** Opening INPUT DATA block **

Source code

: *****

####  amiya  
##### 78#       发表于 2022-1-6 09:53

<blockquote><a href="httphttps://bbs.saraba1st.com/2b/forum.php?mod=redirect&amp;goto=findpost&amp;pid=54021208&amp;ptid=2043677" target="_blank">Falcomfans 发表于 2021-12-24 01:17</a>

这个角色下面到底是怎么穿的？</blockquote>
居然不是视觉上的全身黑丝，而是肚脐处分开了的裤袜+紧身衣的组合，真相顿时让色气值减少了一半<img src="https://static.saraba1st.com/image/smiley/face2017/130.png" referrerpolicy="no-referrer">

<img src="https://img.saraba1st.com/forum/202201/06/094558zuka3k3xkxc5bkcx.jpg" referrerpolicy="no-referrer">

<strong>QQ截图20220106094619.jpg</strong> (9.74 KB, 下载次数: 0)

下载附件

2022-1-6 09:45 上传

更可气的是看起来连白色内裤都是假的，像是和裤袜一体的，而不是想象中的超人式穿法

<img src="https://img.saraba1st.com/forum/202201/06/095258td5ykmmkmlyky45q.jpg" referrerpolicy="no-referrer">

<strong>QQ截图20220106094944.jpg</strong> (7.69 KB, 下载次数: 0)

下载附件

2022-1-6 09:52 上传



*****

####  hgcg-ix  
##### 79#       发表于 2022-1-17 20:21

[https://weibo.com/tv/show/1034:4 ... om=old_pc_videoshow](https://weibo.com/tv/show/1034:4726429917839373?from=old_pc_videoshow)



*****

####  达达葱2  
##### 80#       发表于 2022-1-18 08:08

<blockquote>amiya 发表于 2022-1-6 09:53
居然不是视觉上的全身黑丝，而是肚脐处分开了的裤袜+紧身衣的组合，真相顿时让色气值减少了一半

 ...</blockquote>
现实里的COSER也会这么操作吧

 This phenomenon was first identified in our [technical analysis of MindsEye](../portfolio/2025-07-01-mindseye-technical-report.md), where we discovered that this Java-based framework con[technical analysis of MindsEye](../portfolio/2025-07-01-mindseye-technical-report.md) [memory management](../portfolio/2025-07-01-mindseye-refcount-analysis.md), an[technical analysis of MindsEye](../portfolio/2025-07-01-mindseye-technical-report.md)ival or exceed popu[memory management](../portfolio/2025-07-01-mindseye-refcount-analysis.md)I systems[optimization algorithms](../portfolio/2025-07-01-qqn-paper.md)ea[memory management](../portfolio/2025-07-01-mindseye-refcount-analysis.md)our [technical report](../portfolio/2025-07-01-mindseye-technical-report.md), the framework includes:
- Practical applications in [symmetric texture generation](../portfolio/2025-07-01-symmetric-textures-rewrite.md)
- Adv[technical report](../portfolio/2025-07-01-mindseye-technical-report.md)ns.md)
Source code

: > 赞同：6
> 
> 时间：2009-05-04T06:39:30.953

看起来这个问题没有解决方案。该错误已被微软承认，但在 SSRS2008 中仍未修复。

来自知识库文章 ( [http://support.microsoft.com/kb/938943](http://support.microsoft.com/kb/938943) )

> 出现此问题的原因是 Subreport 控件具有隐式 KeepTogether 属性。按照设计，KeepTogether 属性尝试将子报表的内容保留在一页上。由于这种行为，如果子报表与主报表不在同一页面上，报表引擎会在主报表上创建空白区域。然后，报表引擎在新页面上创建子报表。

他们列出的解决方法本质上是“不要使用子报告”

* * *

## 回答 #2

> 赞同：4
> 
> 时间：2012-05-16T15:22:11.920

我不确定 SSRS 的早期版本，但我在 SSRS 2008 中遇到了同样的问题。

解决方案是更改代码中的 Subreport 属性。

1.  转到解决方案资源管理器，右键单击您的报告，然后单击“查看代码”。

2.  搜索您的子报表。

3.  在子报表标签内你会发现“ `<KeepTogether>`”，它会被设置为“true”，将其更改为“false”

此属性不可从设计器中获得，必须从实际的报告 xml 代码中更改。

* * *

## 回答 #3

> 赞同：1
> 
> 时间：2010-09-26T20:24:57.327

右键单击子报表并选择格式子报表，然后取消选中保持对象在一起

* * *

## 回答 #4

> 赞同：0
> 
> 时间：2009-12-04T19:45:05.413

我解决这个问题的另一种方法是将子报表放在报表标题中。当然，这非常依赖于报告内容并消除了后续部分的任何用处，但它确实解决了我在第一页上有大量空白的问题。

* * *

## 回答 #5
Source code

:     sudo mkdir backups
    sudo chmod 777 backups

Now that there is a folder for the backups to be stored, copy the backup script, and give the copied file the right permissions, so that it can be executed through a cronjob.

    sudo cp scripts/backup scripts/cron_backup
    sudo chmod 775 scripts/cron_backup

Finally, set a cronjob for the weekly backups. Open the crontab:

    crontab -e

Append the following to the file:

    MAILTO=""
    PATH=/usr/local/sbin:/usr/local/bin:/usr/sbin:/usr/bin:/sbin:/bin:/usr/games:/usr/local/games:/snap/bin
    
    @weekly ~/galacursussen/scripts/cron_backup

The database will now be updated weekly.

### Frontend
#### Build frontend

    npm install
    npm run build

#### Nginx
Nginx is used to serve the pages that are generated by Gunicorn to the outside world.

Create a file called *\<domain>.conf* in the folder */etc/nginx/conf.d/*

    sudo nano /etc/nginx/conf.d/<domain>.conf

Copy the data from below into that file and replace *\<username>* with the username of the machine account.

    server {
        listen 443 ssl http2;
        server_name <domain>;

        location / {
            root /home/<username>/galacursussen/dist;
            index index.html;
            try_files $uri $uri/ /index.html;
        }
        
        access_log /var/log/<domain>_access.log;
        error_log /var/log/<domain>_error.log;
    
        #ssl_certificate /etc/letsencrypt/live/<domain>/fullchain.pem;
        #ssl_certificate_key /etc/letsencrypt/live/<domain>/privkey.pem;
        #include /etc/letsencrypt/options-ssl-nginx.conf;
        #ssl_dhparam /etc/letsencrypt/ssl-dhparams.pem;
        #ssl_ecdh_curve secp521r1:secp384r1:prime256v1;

** Closing INPUT DATA block **

Transcribe the data in full, keeping every character.

Source code

: *****

####  amiya  
##### 78#       发表于 2022-1-6 09:53

<blockquote><a href="httphttps://bbs.saraba1st.com/2b/forum.php?mod=redirect&amp;goto=findpost&amp;pid=54021208&amp;ptid=2043677" target="_blank">Falcomfans 发表于 2021-12-24 01:17</a>

这个角色下面到底是怎么穿的？</blockquote>
居然不是视觉上的全身黑丝，而是肚脐处分开了的裤袜+紧身衣的组合，真相顿时让色气值减少了一半<img src="https://static.saraba1st.com/image/smiley/face2017/130.png" referrerpolicy="no-referrer">

<img src="https://img.saraba1st.com/forum/202201/06/094558zuka3k3xkxc5bkcx.jpg" referrerpolicy="no-referrer">

<strong>QQ截图20220106094619.jpg</strong> (9.74 KB, 下载次数: 0)

下载附件

2022-1-6 09:45 上传

更可气的是看起来连白色内裤都是假的，像是和裤袜一体的，而不是想象中的超人式穿法

<img src="https://img.saraba1st.com/forum/202201/06/095258td5ykmmkmlyky45q.jpg" referrerpolicy="no-referrer">

<strong>QQ截图20220106094944.jpg</strong> (7.69 KB, 下载次数: 0)

下载附件

2022-1-6 09:52 上传



*****

####  hgcg-ix  
##### 79#       发表于 2022-1-17 20:21

[https://weibo.com/tv/show/1034:4 ... om=old_pc_videoshow](https://weibo.com/tv/show/1034:4726429917839373?from=old_pc_videoshow)



*****

####  达达葱2  
##### 80#       发表于 2022-1-18 08:08

<blockquote>amiya 发表于 2022-1-6 09:53
居然不是视觉上的全身黑丝，而是肚脐处分开了的裤袜+紧身衣的组合，真相顿时让色气值减少了一半

 ...</blockquote>
现实里的COSER也会这么操作吧

 This phenomenon was first identified in our [technical analysis of MindsEye](../portfolio/2025-07-01-mindseye-technical-report.md), where we discovered that this Java-based framework con[technical analysis of MindsEye](../portfolio/2025-07-01-mindseye-technical-report.md) [memory management](../portfolio/2025-07-01-mindseye-refcount-analysis.md), an[technical analysis of MindsEye](../portfolio/2025-07-01-mindseye-technical-report.md)ival or exceed popu[memory management](../portfolio/2025-07-01-mindseye-refcount-analysis.md)I systems[optimization algorithms](../portfolio/2025-07-01-qqn-paper.md)ea[memory management](../portfolio/2025-07-01-mindseye-refcount-analysis.md)our [technical report](../portfolio/2025-07-01-mindseye-technical-report.md), the framework includes:
- Practical applications in [symmetric texture generation](../portfolio/2025-07-01-symmetric-textures-rewrite.md)
- Adv[technical report](../portfolio/2025-07-01-mindseye-technical-report.md)ns.md)
Source code

: > 赞同：6
> 
> 时间：2009-05-04T06:39:30.953

看起来这个问题没有解决方案。该错误已被微软承认，但在 SSRS2008 中仍未修复。

来自知识库文章 ( [http://support.microsoft.com/kb/938943](http://support.microsoft.com/kb/938943) )

> 出现此问题的原因是 Subreport 控件具有隐式 KeepTogether 属性。按照设计，KeepTogether 属性尝试将子报表的内容保留在一页上。由于这种行为，如果子报表与主报表不在同一页面上，报表引擎会在主报表上创建空白区域。然后，报表引擎在新页面上创建子报表。

他们列出的解决方法本质上是“不要使用子报告”

* * *

## 回答 #2

> 赞同：4
> 
> 时间：2012-05-16T15:22:11.920

我不确定 SSRS 的早期版本，但我在 SSRS 2008 中遇到了同样的问题。

解决方案是更改代码中的 Subreport 属性。

1.  转到解决方案资源管理器，右键单击您的报告，然后单击“查看代码”。

2.  搜索您的子报表。

3.  在子报表标签内你会发现“ `<KeepTogether>`”，它会被设置为“true”，将其更改为“false”

此属性不可从设计器中获得，必须从实际的报告 xml 代码中更改。

* * *

## 回答 #3

> 赞同：1
> 
> 时间：2010-09-26T20:24:57.327

右键单击子报表并选择格式子报表，然后取消选中保持对象在一起

* * *

## 回答 #4

> 赞同：0
> 
> 时间：2009-12-04T19:45:05.413

我解决这个问题的另一种方法是将子报表放在报表标题中。当然，这非常依赖于报告内容并消除了后续部分的任何用处，但它确实解决了我在第一页上有大量空白的问题。

* * *

## 回答 #5
Source code

:     sudo mkdir backups
    sudo chmod 777 backups

Now that there is a folder for the backups to be stored, copy the backup script, and give the copied file the right permissions, so that it can be executed through a cronjob.

    sudo cp scripts/backup scripts/cron_backup
    sudo chmod 775 scripts/cron_backup

Finally, set a cronjob for the weekly backups. Open the crontab:

    crontab -e

Append the following to the file:

    MAILTO=""
    PATH=/usr/local/sbin:/usr/local/bin:/usr/sbin:/usr/bin:/sbin:/bin:/usr/games:/usr/local/games:/snap/bin
    
    @weekly ~/galacursussen/scripts/cron_backup

The database will now be updated weekly.

### Frontend
#### Build frontend

    npm install
    npm run build

#### Nginx
Nginx is used to serve the pages that are generated by Gunicorn to the outside world.

Create a file called *\<domain>.conf* in the folder */etc/nginx/conf.d/*

    sudo nano /etc/nginx/conf.d/<domain>.conf

Copy the data from below into that file and replace *\<username>* with the username of the machine account.

    server {
        listen 443 ssl http2;
        server_name <domain>;

        location / {
            root /home/<username>/galacursussen/dist;
            index index.html;
            try_files $uri $uri/ /index.html;
        }
        
        access_log /var/log/<domain>_access.log;
        error_log /var/log/<domain>_error.log;
    
        #ssl_certificate /etc/letsencrypt/live/<domain>/fullchain.pem;
        #ssl_certificate_key /etc/letsencrypt/live/<domain>/privkey.pem;
        #include /etc/letsencrypt/options-ssl-nginx.conf;
        #ssl_dhparam /etc/letsencrypt/ssl-dhparams.pem;
        #ssl_ecdh_curve secp521r1:secp384r1:prime256v1;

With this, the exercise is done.